Aufgabenbeschreibung ▸
Schreib aus dem Text über die RuhrTriennale das Stück von „RuhrTriennale: Von Geisterbahnen, Freilichtduschen, Pendeltanz“ bis „Einsatz eingekauft hat.“ Wort für Wort ab.

Text zur Durchsicht ▸
# # #

RuhrTriennale: Von Geisterbahnen, Freilichtduschen, Pendeltanz und Sinnattacken

Die Installationen der RuhrTriennale – umsonst und teilweise draußen. Jeder soll teilhaben an den Großkunstwerken, die die diesjährige RuhrTrienale zum temporären Einsatz eingekauft hat.

Heiner Goebbels, Experiment-Experte und moderierender Leiter des Kunstfestivals, stellte Künstler und Werke vor. Und alles ist so, als sei es am richtigen Ort zur richtigen Zeit – Festspielzeit im Nachhang des Sommers. In allen großen Nachrichtensendungen des Fernsehens wurde die Eröffnung bildreich angekündigt und man verwechselte schon mal Bochum mit Essen.

Dusche (Foto:Dman)

Dusche (Foto:Dman)

Und wenn es noch heiße Tage geben sollte, dann kann der zufällige Spaziergänger vor dem Ruhrmuseum sich seiner Klamotten entledigen und unter die Dusche springen, die da von der Künstlergruppe „rAndom international“ in Zusammenarbeit mit „Urbane Künste Ruhr“ errichtet wurde. 25.000 Liter Wasser rauschen dort pro Minute von weit oben in einem Viereck auf den Boden nieder, wo sich bei Sonne ein Regenbogen bildet. Nachts wird alles künstlich erhellt, was das Publikum sich tags denken darf.  Der Ort sei dafür eine Entdeckung, sagte man. Nun ja, versteckt liegt er nicht und der urbane Raum ist das bekannteste Open-Air-Museum des vergangenen, lauten Zeitalters der krachenden Industriewerke im Revier.

Wer die Mischanlage der Kokerei Zollverein zum ersten Mal betritt, wird vor lauter Erbauung erst mal verstummen. Ein gigantischer Eindruck verhärtet hier den Gedanken an harte Arbeit und die schwere schmutzige Ressource Kohle.

Geisterbahn (Foto:Dman)

Geisterbahn (Foto:Dman)

Der Schotte Douglas Gordon durfte sich hier auslassen und schuf Lichteffekte, Videos und einen poetisch-brachialen Sound. Es nebelt und bubbert. Im gefilmten Treppenaufgang wird gesungen und musiziert, auf einem Monitor sieht man einem Raben zu, wie er sein Mahl zerrupft und frisst. Eine Art Explosionssound lässt gar diese Mauern erzittern. Der Raum wird erneut illustriert, aber beeindruckend. Als Gordon, der Kaugummi kauend witzig lässig seine Unternehmung „Silence, Exile, Deceit“ beschreibt, erzählt er von seinem kleinen Sohn, dem es gruselte: „Like in a haunted house“ (Wie in einer Geisterbahn). Das ganze Ruhrgebiet sei eine Art Geisterbahn. Das ist allerdings wunderbar und die liebevoll britische Art von Humor. Aber wenn man drin lebt, erschrickt man nicht mehr.

Das edle Museum Folkwang zeigt zwei Arbeiten des Choreographen William Forsythe, der seit langem Tanz und Bildende Kunst auf gleiche Ebenen bringt. Zunächst kann mich sich als Besucher in einer

Installation "Nowhere and everywhere at the same time Nr.2" (Foto Dman)

# # #

Entnommene Einträge ▸
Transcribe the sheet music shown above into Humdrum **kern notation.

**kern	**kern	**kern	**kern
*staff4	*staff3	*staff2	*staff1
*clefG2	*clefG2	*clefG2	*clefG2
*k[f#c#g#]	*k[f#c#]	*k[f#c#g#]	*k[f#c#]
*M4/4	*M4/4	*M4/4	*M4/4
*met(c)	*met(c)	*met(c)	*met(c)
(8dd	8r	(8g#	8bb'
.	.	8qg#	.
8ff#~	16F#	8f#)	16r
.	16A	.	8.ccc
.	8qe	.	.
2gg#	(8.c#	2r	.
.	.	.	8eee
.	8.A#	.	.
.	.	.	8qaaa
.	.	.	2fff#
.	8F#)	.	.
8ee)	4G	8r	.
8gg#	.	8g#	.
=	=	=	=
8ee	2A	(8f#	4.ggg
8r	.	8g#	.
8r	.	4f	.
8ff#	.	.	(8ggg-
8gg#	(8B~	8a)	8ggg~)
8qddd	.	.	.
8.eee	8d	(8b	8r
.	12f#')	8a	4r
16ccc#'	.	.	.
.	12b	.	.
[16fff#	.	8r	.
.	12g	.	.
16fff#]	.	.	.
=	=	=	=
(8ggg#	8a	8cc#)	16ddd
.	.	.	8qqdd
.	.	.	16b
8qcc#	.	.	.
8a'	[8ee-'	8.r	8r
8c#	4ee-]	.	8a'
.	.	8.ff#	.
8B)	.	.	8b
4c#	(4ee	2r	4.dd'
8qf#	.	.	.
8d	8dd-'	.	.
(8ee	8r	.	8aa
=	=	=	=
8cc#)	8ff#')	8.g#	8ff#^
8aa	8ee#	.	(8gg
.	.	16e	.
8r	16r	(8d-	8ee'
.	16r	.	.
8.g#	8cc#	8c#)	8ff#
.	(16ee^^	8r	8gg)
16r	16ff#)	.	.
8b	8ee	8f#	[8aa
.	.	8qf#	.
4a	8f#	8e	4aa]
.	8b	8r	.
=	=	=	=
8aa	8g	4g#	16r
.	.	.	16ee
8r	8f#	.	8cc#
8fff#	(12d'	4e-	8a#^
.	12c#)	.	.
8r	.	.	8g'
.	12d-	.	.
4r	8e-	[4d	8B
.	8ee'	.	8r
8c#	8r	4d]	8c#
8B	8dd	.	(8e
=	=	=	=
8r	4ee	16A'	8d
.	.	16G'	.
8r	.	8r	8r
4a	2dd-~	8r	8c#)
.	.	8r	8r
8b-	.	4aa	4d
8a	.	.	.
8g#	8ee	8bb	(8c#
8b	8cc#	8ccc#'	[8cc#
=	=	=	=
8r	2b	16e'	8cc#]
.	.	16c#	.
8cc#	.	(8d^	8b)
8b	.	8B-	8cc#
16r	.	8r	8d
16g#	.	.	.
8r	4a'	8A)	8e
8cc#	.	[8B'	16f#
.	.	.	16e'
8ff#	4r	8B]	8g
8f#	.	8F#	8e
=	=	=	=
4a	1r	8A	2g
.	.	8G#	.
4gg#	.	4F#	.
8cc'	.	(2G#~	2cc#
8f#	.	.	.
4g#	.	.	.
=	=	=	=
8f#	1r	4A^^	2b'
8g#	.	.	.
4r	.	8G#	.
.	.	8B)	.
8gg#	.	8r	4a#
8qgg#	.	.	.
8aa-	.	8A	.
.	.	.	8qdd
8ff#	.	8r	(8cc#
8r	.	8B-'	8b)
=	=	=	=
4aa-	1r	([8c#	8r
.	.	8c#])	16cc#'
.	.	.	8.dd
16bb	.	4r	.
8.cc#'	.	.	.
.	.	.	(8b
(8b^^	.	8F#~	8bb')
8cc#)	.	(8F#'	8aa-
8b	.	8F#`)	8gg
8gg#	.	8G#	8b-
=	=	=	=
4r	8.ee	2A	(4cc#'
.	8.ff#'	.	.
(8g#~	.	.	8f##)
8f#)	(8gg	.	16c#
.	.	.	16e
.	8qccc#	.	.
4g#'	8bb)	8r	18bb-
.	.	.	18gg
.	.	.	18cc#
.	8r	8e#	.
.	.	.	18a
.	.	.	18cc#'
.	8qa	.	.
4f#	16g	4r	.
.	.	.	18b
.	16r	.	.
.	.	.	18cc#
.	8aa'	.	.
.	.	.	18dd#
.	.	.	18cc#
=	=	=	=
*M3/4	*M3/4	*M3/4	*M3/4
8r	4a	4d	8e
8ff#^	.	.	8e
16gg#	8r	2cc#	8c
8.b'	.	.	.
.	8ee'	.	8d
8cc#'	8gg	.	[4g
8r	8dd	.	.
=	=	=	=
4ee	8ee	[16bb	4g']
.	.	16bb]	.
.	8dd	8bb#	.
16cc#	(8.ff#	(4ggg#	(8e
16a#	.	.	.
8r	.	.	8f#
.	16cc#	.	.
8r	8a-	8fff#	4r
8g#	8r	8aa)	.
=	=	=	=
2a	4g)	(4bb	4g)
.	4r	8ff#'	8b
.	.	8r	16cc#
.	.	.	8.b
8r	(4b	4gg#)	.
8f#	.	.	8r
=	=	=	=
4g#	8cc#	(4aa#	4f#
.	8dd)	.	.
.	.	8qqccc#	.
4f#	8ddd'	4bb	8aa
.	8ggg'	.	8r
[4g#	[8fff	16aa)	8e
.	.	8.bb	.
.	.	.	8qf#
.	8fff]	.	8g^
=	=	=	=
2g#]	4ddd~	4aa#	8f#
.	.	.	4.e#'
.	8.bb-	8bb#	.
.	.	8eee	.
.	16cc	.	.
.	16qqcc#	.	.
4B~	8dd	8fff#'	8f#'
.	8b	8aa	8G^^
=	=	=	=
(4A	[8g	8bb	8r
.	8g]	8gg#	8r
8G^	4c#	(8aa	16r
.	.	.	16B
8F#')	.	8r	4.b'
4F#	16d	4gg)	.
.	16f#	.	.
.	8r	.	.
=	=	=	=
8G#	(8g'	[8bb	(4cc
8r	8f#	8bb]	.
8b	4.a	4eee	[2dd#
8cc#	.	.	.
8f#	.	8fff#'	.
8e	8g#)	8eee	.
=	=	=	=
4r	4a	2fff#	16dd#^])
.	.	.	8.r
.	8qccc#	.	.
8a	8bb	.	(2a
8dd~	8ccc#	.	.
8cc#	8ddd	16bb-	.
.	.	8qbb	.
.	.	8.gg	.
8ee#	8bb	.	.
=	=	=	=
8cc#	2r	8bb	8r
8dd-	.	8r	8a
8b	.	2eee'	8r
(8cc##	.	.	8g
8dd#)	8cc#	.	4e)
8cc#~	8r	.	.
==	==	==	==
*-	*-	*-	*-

# # #

Lösung ▸
RuhrTriennale: Von Geisterbahnen, Freilichtduschen, Pendeltanz und Sinnattacken

Die Installationen der RuhrTriennale – umsonst und teilweise draußen. Jeder soll teilhaben an den Großkunstwerken, die die diesjährige RuhrTrienale zum temporären Einsatz eingekauft hat.